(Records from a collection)
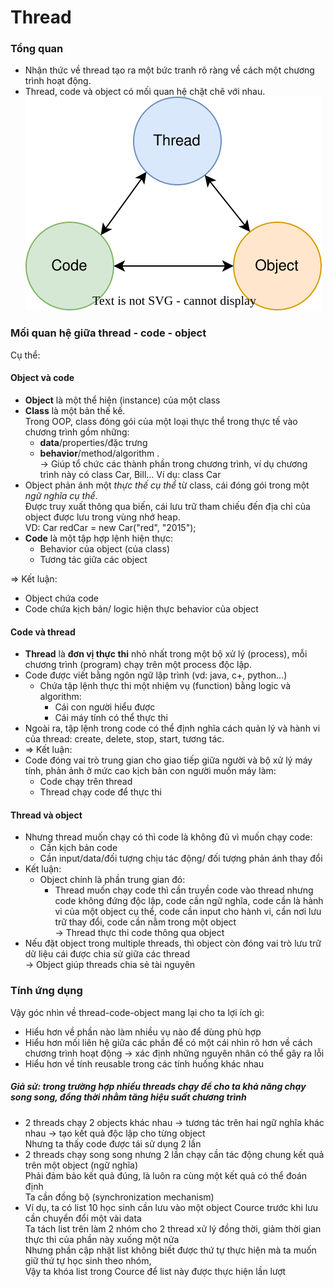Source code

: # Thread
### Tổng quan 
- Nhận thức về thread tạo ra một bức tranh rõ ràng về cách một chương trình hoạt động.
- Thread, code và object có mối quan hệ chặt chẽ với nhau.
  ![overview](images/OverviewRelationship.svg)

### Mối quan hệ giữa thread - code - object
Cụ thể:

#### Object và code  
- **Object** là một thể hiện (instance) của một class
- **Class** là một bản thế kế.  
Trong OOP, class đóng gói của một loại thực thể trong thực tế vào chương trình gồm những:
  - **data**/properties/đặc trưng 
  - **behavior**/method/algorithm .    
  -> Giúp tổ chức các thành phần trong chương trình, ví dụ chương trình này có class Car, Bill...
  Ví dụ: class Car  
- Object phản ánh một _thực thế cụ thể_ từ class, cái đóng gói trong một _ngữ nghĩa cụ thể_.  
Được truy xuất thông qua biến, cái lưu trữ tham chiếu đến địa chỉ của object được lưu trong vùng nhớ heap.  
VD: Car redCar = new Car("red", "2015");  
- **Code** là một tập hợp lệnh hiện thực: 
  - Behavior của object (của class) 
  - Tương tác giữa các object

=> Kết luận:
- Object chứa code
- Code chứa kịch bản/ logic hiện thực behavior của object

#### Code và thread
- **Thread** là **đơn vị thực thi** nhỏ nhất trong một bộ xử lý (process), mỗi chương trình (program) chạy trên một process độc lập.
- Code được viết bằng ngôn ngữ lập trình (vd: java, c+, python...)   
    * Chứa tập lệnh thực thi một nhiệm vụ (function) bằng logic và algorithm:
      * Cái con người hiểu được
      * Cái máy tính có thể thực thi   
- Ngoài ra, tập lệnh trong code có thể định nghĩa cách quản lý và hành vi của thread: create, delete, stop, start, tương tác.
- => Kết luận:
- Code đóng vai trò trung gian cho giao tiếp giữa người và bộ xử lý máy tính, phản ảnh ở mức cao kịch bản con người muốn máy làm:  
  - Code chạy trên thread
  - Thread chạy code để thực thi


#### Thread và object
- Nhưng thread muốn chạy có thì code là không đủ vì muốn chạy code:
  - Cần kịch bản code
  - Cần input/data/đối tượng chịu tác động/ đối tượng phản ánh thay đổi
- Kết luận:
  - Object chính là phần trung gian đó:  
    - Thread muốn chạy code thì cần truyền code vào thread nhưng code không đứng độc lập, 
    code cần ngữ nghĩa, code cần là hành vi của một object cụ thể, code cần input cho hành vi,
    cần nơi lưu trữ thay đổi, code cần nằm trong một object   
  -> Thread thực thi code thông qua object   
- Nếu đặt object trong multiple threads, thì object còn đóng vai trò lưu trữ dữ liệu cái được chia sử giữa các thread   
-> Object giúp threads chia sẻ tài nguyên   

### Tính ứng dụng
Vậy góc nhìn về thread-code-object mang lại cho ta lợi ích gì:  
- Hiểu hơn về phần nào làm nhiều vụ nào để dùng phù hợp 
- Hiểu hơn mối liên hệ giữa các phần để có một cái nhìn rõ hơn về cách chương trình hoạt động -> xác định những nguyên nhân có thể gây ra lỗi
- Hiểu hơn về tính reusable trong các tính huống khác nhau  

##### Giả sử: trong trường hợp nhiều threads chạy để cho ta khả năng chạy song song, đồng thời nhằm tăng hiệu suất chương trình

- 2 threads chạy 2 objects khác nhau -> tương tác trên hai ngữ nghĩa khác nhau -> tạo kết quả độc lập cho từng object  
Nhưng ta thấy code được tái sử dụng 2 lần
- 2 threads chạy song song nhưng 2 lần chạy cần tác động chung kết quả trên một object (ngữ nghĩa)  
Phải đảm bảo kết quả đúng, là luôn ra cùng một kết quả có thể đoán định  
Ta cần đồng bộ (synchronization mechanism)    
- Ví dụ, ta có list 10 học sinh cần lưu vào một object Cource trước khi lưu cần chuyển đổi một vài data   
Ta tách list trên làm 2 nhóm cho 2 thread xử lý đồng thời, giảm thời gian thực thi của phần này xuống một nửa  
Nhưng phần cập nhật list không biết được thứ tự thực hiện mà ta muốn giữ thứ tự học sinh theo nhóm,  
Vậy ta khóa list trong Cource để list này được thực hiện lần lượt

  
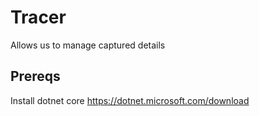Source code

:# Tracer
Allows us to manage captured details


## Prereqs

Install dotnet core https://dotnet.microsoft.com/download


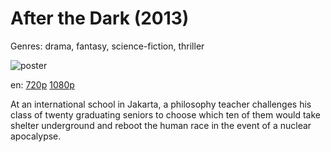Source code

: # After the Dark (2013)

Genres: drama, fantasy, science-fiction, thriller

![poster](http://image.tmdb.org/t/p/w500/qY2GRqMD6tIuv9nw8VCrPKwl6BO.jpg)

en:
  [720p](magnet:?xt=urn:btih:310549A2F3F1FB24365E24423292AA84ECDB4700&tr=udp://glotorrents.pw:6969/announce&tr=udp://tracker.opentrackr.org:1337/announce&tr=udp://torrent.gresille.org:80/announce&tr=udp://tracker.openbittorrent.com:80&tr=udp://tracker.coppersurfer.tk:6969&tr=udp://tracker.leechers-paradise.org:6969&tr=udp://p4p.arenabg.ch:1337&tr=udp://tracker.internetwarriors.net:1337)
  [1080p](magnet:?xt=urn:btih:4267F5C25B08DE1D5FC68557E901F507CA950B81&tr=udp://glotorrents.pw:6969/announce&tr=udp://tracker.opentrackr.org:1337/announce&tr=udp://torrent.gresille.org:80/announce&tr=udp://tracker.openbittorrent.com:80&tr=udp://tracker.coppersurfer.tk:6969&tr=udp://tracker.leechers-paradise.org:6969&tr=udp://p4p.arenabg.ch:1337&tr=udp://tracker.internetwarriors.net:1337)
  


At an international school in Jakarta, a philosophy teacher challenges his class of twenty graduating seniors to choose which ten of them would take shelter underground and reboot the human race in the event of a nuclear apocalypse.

ABOUT THIS TASK = Taking the entries above, write out exactly the lines starting with the line containing "- Hiểu hơn về tính" and going on through the line containing "- Ví dụ, ta", both included, and nothing else.

WRITTEN ANSWER =
- Hiểu hơn về tính reusable trong các tính huống khác nhau  

##### Giả sử: trong trường hợp nhiều threads chạy để cho ta khả năng chạy song song, đồng thời nhằm tăng hiệu suất chương trình

- 2 threads chạy 2 objects khác nhau -> tương tác trên hai ngữ nghĩa khác nhau -> tạo kết quả độc lập cho từng object  
Nhưng ta thấy code được tái sử dụng 2 lần
- 2 threads chạy song song nhưng 2 lần chạy cần tác động chung kết quả trên một object (ngữ nghĩa)  
Phải đảm bảo kết quả đúng, là luôn ra cùng một kết quả có thể đoán định  
Ta cần đồng bộ (synchronization mechanism)    
- Ví dụ, ta có list 10 học sinh cần lưu vào một object Cource trước khi lưu cần chuyển đổi một vài data   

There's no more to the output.